* Data Tugas:

::::::::

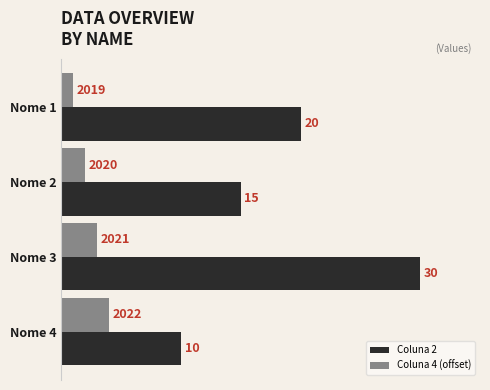

What is the difference between the maximum and minimum values in the Coluna 4 (offset) series?

3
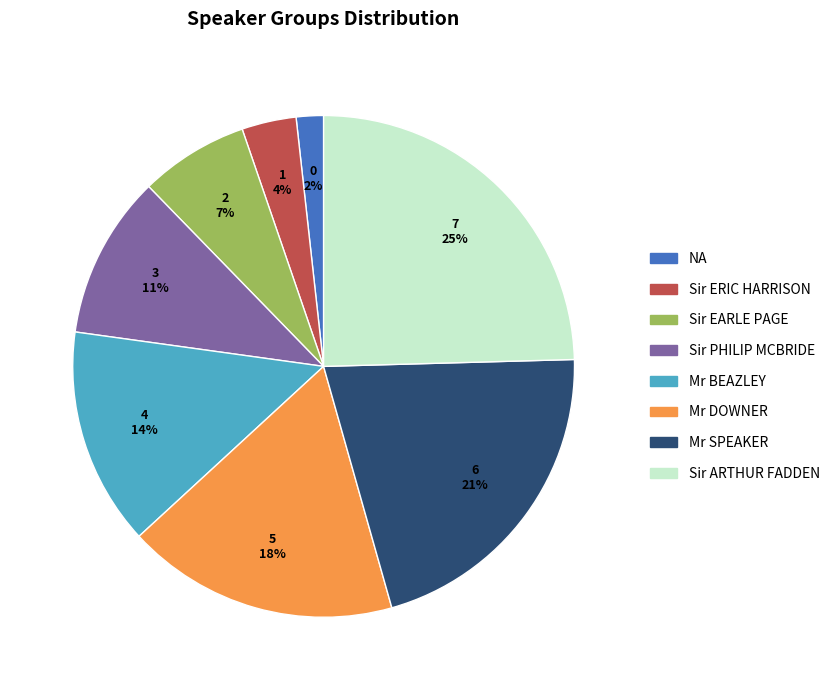

What percentage is the Sir ERIC HARRISON slice, to the nearest percent?

4%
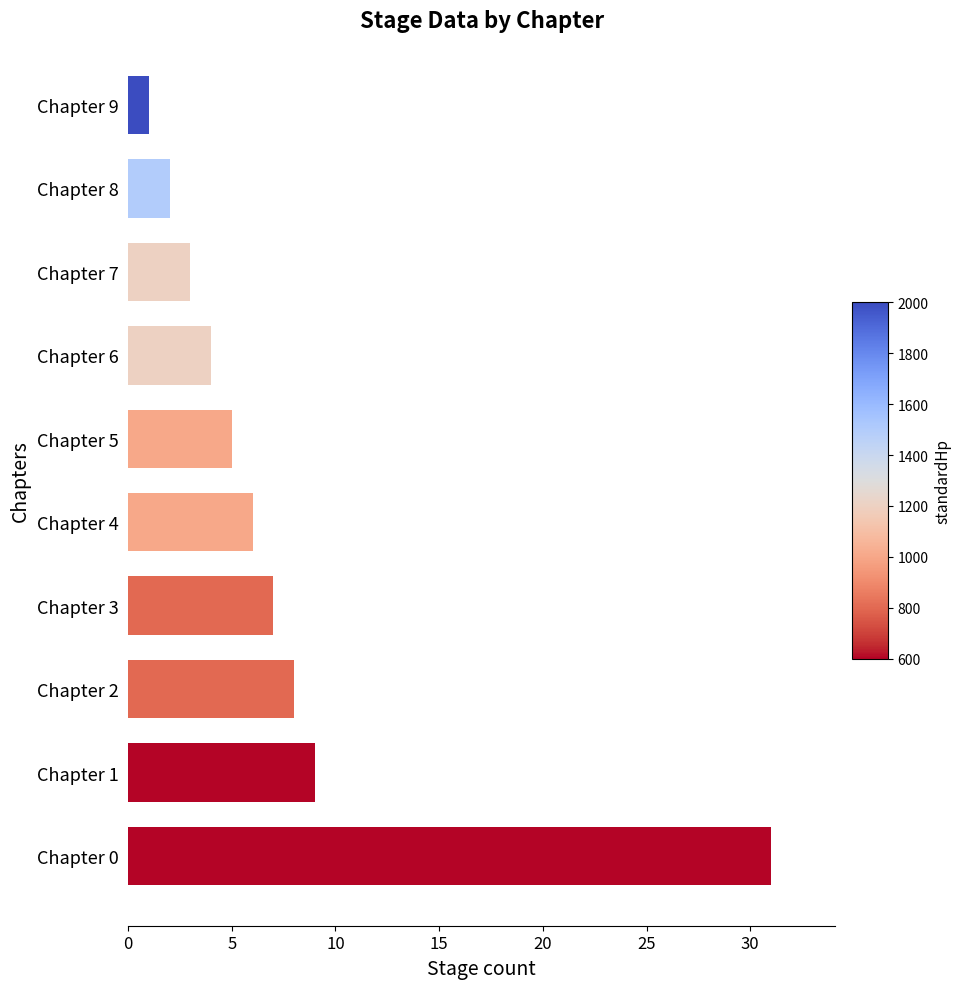

Rank the categories by value from highest to lowest.

Chapter 0, Chapter 1, Chapter 2, Chapter 3, Chapter 4, Chapter 5, Chapter 6, Chapter 7, Chapter 8, Chapter 9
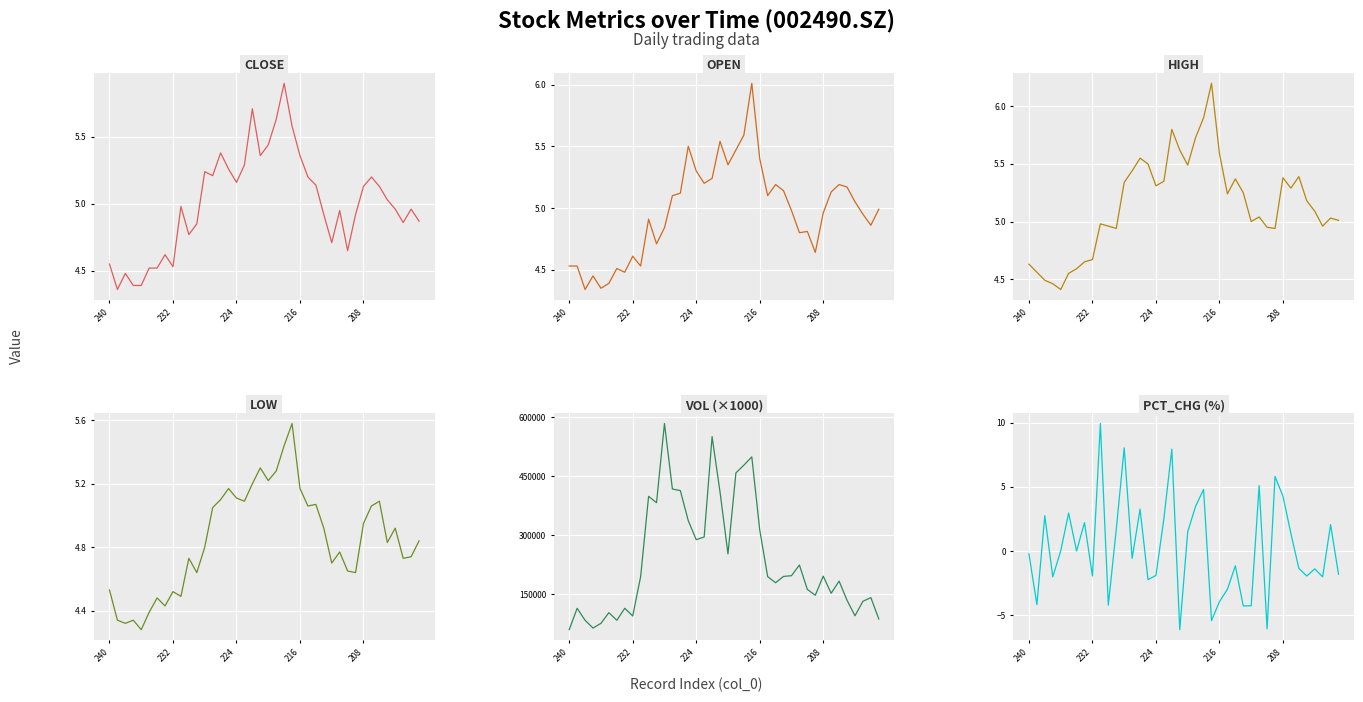

The value of OPEN at 38 is 1.6. True or false?

False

::::::::

* Tugas Anda:
Salinlah seluruh catatan di atas baris demi baris tanpa mengubah apa pun. Gambar-gambarnya tidak perlu disertakan.

* Penyelesaian Tugas:
What is the difference between the maximum and minimum values in the Coluna 4 (offset) series?

3

What percentage is the Sir ERIC HARRISON slice, to the nearest percent?

4%

Rank the categories by value from highest to lowest.

Chapter 0, Chapter 1, Chapter 2, Chapter 3, Chapter 4, Chapter 5, Chapter 6, Chapter 7, Chapter 8, Chapter 9

The value of OPEN at 38 is 1.6. True or false?

False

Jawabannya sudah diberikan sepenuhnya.